Only three months ago three young law students within a week or so of their law examinations, who, having given too much time to games and too little to study, found themselves with too little time to cram up that which they had left undone, asked for help.

Both passed — much to their own surprise, for there was barely time to cover the remaining work once before their examination.

Doctors, business men, lawyers. and clergymen have been treated by me at different times and for a diversity of reasons. Self-confidence and greater power of concentration and interest are among the benefits derived.

These spring from the mastery of the sub-conscious, and it is with that that the hypnosis practitioner is called upon to deal.

Conan Doyle.

Perhaps, as illustrating the amazing power which is inherent in the sub-conscious mind, I may relate an experience which Sir Arthur Conan Doyle and I had in my consulting rooms recently.

He was anxious to test a man in a deep hypnotic sleep. I secured F———, a suitable subject, who slept at my command. Sir Arthur tried to awaken him, but in vain. He spoke to him, but F——— took no notice at all.

I then asked Sir Arthur to think of something and not to tell us what it was. A moment later F——— burst into uncontrollable laughter.

"What are you laughing at?"

"Sir Arthur wants you to see his watch chain," he said.

F——— went on. "You can't see it because he has a double-breasted coat on, but he's got a locket that size (illustrating with his hands) in his waistcoat pocket at the end of the chain. There's a lady in it."

Enough!

"Who is the lady? " I asked.

F——— sat up quickly. "I beg your pardon," he said. "It is a picture of a very beautiful lady. It is Lady Conan Doyle.

Sir Arthur took the locket from his pocket and opened it. F——— was correct.
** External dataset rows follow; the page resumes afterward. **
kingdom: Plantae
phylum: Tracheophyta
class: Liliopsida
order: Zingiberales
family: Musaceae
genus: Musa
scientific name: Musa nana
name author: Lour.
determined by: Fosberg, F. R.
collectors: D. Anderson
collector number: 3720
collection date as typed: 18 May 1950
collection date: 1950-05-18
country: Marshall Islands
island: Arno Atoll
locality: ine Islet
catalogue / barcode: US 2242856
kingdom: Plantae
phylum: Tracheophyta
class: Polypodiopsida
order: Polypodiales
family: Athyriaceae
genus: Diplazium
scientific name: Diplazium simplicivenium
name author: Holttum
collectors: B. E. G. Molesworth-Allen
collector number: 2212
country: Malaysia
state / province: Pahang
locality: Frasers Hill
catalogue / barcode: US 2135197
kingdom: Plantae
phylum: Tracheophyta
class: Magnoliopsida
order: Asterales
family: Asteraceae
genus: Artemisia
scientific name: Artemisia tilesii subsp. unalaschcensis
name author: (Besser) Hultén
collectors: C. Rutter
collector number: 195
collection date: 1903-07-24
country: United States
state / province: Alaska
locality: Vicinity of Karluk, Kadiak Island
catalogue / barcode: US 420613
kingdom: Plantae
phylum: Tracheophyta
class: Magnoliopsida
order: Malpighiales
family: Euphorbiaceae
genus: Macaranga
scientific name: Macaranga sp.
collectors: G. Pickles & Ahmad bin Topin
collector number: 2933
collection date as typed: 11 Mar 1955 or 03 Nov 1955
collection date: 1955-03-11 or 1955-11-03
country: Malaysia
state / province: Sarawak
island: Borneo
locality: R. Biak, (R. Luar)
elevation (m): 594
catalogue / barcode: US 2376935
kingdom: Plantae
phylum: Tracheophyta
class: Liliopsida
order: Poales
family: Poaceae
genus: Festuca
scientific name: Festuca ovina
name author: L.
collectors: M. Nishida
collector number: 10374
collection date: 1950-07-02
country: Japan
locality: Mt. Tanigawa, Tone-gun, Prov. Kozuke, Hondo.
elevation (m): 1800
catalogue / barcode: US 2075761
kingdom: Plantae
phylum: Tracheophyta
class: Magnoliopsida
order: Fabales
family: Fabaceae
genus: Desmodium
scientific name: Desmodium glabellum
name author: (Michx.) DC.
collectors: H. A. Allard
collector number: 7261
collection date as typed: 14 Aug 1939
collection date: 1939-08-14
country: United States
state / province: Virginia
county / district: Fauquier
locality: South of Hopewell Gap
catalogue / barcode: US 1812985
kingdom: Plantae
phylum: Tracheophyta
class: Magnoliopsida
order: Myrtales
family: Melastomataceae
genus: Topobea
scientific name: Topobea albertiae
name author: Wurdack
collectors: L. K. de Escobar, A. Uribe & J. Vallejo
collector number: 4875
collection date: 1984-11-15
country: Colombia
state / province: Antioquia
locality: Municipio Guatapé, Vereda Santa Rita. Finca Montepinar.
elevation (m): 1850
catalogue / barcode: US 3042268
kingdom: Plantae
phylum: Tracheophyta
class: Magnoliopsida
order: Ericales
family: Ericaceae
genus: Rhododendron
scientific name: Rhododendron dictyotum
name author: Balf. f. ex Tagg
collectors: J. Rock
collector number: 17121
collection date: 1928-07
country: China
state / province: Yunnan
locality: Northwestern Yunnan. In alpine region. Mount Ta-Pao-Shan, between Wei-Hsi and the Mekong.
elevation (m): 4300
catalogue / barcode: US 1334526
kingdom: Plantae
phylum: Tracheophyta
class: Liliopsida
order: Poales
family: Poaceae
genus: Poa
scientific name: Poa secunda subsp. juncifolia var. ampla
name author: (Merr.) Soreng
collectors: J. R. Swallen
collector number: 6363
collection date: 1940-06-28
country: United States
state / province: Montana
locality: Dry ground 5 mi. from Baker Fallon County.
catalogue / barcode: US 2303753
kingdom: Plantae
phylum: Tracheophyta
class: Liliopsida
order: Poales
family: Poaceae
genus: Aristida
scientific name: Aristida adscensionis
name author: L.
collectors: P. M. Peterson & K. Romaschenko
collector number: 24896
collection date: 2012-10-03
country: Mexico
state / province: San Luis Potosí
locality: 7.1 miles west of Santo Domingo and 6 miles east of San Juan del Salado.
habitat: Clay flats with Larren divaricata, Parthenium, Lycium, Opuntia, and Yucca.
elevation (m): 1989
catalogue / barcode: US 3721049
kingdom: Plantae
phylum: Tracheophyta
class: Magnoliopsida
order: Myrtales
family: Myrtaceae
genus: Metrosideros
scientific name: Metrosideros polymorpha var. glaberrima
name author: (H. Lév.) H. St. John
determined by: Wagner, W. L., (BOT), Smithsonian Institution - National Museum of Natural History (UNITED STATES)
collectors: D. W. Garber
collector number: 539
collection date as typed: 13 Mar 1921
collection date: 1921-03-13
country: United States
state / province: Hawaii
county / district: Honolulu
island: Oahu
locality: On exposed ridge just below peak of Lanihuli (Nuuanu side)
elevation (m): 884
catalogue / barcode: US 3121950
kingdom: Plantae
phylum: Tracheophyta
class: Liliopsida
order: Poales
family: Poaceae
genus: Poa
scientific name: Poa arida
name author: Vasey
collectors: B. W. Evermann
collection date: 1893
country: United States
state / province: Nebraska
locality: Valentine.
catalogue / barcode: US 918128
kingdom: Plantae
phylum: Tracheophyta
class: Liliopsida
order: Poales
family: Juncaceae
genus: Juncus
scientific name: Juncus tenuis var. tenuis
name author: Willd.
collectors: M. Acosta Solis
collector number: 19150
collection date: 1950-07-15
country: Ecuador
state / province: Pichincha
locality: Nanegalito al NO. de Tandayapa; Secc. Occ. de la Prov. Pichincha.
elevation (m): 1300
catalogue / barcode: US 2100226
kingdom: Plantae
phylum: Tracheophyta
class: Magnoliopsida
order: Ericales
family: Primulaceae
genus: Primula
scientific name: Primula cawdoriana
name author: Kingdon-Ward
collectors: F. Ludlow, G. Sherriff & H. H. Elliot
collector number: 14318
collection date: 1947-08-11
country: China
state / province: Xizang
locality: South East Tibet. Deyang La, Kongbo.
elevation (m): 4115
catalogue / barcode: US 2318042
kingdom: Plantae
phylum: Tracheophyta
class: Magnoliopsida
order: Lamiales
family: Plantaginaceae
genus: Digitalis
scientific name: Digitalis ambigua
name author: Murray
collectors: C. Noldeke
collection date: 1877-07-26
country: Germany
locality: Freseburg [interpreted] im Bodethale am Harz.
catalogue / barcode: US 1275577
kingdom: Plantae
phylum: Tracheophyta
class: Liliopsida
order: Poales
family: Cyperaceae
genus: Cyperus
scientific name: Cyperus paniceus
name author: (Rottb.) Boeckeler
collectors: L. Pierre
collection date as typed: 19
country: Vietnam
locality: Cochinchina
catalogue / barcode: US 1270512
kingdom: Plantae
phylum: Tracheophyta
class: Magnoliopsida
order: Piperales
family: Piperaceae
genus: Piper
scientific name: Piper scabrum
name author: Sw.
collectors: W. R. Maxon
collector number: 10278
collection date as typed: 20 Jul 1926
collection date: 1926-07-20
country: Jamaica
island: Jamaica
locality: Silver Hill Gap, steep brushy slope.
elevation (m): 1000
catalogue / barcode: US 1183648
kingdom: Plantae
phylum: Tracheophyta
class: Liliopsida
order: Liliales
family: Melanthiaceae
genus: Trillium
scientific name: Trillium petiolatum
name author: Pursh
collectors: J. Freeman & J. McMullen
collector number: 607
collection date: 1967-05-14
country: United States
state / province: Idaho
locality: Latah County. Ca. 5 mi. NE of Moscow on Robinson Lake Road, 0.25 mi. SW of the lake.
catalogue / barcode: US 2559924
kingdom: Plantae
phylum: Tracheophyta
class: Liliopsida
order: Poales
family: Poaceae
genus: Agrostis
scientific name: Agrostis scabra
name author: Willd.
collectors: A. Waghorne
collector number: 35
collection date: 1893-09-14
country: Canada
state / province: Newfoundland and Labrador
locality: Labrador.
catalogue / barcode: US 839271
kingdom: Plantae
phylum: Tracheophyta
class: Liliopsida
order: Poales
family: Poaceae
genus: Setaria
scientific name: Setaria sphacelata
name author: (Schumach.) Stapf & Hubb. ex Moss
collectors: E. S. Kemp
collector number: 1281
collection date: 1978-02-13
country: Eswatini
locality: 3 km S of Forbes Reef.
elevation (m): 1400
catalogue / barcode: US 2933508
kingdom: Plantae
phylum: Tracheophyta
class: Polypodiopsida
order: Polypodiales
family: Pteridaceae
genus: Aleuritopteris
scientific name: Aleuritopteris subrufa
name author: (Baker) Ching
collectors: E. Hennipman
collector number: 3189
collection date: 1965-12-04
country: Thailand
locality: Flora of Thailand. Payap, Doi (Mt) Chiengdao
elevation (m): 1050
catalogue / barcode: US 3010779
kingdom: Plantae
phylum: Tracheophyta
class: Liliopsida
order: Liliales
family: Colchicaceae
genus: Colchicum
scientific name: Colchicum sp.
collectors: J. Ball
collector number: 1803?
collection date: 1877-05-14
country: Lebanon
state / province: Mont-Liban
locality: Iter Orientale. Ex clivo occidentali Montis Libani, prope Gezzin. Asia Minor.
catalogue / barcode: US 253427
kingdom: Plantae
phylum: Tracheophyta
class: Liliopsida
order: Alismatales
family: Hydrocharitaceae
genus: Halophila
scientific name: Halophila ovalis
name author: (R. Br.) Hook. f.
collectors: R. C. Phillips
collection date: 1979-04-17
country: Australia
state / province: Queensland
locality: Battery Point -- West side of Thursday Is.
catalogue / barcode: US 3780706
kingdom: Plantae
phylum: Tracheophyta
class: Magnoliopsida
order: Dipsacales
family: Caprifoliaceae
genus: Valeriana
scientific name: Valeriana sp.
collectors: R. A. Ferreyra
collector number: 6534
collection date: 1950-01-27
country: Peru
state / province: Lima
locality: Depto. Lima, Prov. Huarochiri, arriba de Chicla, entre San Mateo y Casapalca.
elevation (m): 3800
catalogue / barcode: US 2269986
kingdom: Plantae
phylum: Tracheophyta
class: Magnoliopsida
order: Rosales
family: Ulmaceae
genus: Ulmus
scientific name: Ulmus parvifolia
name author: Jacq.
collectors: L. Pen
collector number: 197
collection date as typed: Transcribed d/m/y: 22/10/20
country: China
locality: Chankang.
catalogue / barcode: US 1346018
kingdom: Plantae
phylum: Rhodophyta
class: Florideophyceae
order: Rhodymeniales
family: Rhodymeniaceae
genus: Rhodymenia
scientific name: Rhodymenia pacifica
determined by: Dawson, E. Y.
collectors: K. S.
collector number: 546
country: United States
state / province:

"And now I can send this man's mind to Victoria Chambers and he shall tell you what Lady Conan Doyle is doing," I said.

But Sir Arthur refused. "I have seen enough; wake him up."

I had a very strange experience about six weeks ago. Leaving my house in Connaught-street one morning in a hurry, I fell over a man sitting on the step. When we got up, I now that he was blind.

Sight Preferred.

Feeling sorry for him, I took him into the house and he told me his story. He had been an electrician and 17 years ago had been afflicted with white atrophy of the eyes. Hospitals had given him up long ago. The disease is considered incurable.

"Let me see if I can help you." I suggested, and the man readily consented to go to sleep.

Five minutes later I woke him up. He could see perfectly. In ten days he came back. Imagine my surprise when his first words were: "You've ruined me."

"Ruined you!" I repeated, almost too surprised to speak.

"Yes," he said. "I've been getting relief while I've been blind, now I've been told to get work. I am sorry you did it. And an old gent, who used to give me a shilling a day now thinks I'm an impostor."

Later I verified the man's statements, and then and there said, "All right; go to sleep again."

He jumped up from the chair.

"What for?" he demanded.

"You shall be made blind again," I replied.

But that prospect was too awful. "I think I'll chance it," he said, and to this day he can see as well as any ordinary man.

Triumphs in Store.

A common fallacy about hypnosis is that it can be achieved against a man's will. It cannot. A practitioner must have the co-operation of his patient.

To-day we are but on the threshold of all that hypnosis may mean. No one can foretell what triumphs over disease it may hold.

I have myself taught the principles of the art to many Harley-street physicians, and the medical profession is making increasing use of it. It may not be too much to say that in a few years it will form part of the training of every doctor.

But how long will it be before we in England are allowed to practise medical hypnosis as it is practised in France, and use it for major operations in cases where an anaesthetic is inadvisable?

The pain is nil; the shock to the system is nil; even bleeding can be controlled. I have used hypnosis to enable patients who have a dread of an anaesthetic to have teeth extracted. They have felt no pain.